Niente grandi teatri né troppa visibilità. D’altronde non sono attori professionisti. E il tema resta comunque molto sensibile in Cina. “I monologhi della vagina” è andato in scena nel 2001 in Cina in inglese, nel 2004 in cinese e ora di nuovo vengono rappresentati da compagnie teatrali e gruppi di studenti. Ma il fine di Xiaotie e delle ragazze della compagnia è diverso dagli altri. È l’impegno sociale che ci mette questo gruppo di studentesse a rendere il loro spettacolo unico nella Cina del ventunesimo secolo. “Popolare”, “organizzato da studentesse”, “persistente”, “tour”. Questi i quattro ingredienti, le quattro espressioni chiave che, agli occhi di Xiaotie e delle altre, danno il tocco non solo di originalità ma anche di spessore alla loro performance. “Questa è Wuhan, non Pechino o Shanghai. Qua non ci sono i mezzi o le strutture della capitale. Non girano soldi né personaggi in cerca di fama. Non ci esibiamo tanto per metterci in mostra. Vogliamo portare le tematiche dei monologhi ad un pubblico più vasto possibile. Per questo faremo più date. Anche se i media non ci pubblicizzano affatto”.
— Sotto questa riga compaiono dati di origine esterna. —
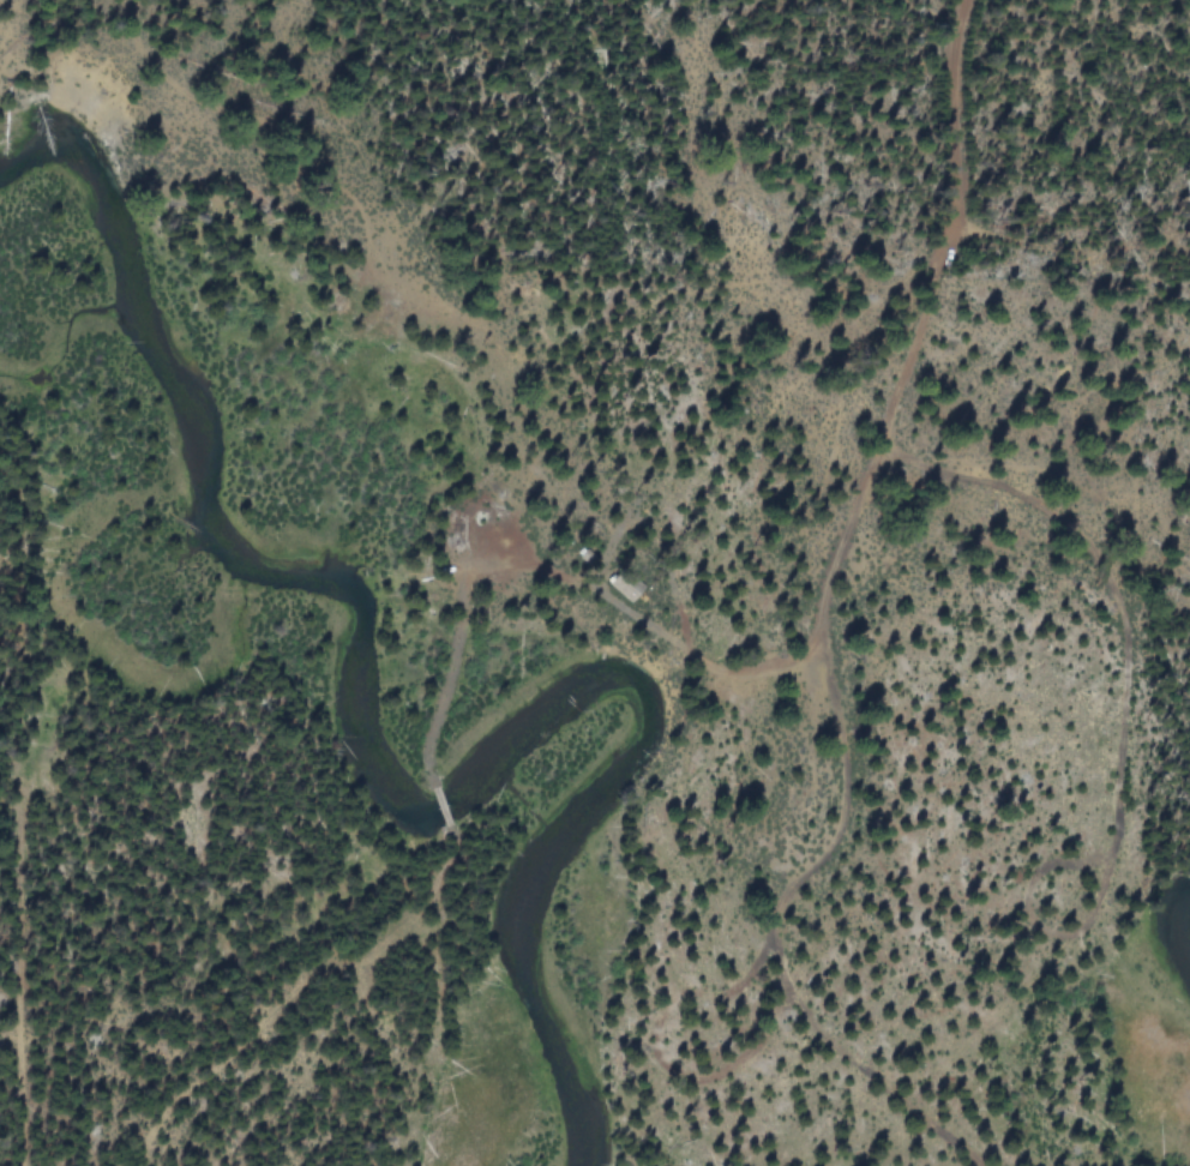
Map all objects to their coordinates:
road: (859, 383)
river: (354, 766)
Sembrano avere le idee molte chiare anche dal punto di vista di aspettative sul pubblico: “Che la gente ci ascolti parlare di donne. E di vagina. Che ci osservi muoverci come neanche un uomo in Cina oserebbe fare. Che apprezzino il nostro coraggio e si abituino ad esso”.  Programmi per il futuro? “Abbiamo intenzione di ripetere il tour una volta l’anno. Vogliamo che la gente conosca quest’opera e che la apprezzi”. E il loro andare in scena solo nei dintorni di Wuhan è più che altro legato ad un problema economico: “Se avessimo un supporto finanziario andremmo volentieri ad esibirci altrove”. Infine, non pensate che quest’opera abbia una forte connotazione culturale e politica occidentale? Come riuscite a ritrovarvi in essa e a farne filtrare le idee e i messaggi? Insomma, non pensate che sia l’ennesima importazione ‘made in the U.S.’?
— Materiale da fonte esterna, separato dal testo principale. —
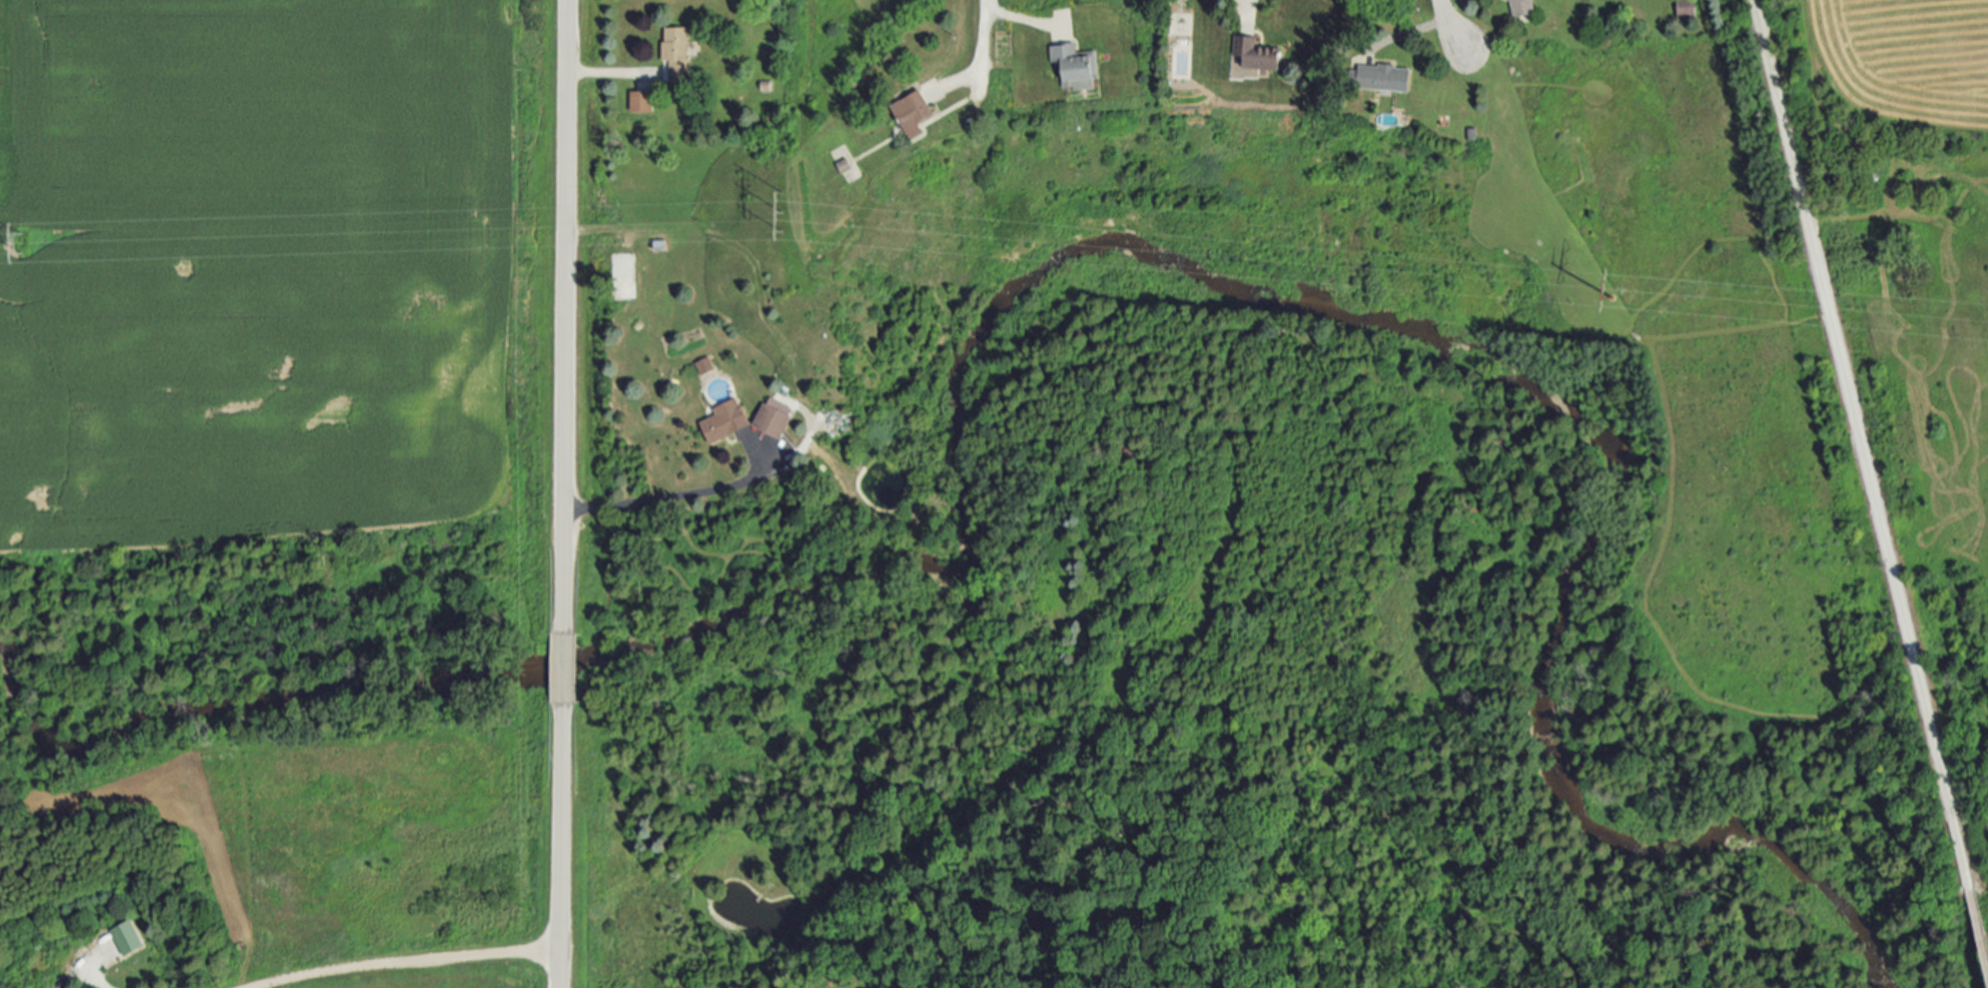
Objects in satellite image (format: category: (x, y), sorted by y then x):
road: (1247, 2)
building: (1523, 7)
building: (1689, 8)
road: (1017, 17)
road: (1448, 22)
building: (678, 52)
building: (1264, 53)
road: (980, 56)
building: (1082, 66)
road: (607, 73)
building: (1389, 77)
building: (643, 101)
building: (919, 111)
power tower: (784, 215)
power tower: (21, 242)
river: (1096, 265)
road: (564, 271)
power tower: (1631, 294)
building: (775, 417)
building: (726, 420)
road: (1853, 421)
road: (671, 500)
road: (562, 618)
road: (561, 840)
road: (1972, 907)
building: (130, 938)
road: (407, 961)
road: (90, 981)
“Pensiamo che il messaggio chiave sia la lotta contro la violenza sulle donne. Questo è un tema molto importante anche in Cina. Pensiamo che molte donne cinesi, ascoltandoci, si ritrovino nei testi dell’opera. E anche in tutto ciò che riguarda la propria sessualità. Ovviamente le divergenze col pensiero occidentale sono molte. Non cerchiamo di convincere il pubblico sui temi della rivoluzione sessuale dei paesi occidentali, ma ci sta a cuore parlarne, farla conoscere. In ogni caso, il fattore tempo è molto importante: è di tempo che abbiamo bisogno per cambiare le cose”.